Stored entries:
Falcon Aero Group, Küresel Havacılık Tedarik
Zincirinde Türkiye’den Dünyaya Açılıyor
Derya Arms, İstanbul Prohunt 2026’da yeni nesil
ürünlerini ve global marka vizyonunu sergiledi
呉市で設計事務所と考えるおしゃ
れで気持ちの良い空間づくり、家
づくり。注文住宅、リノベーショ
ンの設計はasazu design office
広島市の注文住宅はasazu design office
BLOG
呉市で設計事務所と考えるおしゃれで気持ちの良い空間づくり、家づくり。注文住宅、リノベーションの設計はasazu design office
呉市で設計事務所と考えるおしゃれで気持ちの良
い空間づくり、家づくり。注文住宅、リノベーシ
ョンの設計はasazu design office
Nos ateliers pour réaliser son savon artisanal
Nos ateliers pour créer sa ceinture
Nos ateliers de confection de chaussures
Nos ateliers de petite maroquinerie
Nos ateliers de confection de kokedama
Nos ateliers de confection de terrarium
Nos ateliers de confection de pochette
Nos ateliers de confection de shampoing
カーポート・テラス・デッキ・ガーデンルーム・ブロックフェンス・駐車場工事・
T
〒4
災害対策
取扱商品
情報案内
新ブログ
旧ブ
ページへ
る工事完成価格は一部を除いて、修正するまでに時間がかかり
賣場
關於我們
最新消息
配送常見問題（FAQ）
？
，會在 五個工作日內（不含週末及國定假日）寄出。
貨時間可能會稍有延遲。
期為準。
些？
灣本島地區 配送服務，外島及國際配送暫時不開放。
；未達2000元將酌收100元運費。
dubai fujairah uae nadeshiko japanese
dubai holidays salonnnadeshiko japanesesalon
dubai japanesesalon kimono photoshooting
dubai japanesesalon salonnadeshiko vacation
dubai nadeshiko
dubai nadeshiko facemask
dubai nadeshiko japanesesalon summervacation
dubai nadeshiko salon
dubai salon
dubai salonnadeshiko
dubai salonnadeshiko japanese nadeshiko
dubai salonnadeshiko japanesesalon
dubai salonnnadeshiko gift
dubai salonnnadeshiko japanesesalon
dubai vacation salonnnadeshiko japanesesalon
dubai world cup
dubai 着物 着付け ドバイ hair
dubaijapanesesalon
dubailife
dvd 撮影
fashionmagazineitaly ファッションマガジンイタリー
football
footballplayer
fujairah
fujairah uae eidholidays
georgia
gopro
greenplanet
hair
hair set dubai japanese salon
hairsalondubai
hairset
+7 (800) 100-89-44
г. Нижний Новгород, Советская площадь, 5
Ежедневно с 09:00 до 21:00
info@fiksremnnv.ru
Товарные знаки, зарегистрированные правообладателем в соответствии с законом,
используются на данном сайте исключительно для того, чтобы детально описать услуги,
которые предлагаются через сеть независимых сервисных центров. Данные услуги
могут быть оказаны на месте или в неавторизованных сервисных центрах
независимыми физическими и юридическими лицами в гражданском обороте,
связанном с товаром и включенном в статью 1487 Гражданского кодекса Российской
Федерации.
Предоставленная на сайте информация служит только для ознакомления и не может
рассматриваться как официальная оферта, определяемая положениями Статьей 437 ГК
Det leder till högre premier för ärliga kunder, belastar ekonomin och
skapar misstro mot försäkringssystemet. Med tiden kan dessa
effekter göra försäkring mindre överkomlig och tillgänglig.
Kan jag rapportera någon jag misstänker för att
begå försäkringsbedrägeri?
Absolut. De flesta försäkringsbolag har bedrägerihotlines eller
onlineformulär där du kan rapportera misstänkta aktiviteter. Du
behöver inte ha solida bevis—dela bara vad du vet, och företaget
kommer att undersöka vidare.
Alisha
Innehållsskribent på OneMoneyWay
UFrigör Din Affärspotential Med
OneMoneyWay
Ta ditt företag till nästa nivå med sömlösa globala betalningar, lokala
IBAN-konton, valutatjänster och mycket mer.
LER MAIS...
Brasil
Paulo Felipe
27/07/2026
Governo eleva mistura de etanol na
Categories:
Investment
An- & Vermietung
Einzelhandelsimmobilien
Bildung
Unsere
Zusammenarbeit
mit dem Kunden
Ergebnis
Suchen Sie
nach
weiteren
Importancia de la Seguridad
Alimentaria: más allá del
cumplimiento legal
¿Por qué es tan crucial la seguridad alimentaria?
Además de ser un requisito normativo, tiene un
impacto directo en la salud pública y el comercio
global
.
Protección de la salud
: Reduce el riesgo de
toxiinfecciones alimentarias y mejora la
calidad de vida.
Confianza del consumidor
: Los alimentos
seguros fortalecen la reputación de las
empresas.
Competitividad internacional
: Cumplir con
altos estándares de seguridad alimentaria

TASK DESCRIPTION
Would you copy all lines in the records where the string "salonnnadeshiko" appears?

PROBLEM SOLUTION
dubai holidays salonnnadeshiko japanesesalon
dubai salonnnadeshiko gift
dubai salonnnadeshiko japanesesalon
dubai vacation salonnnadeshiko japanesesalon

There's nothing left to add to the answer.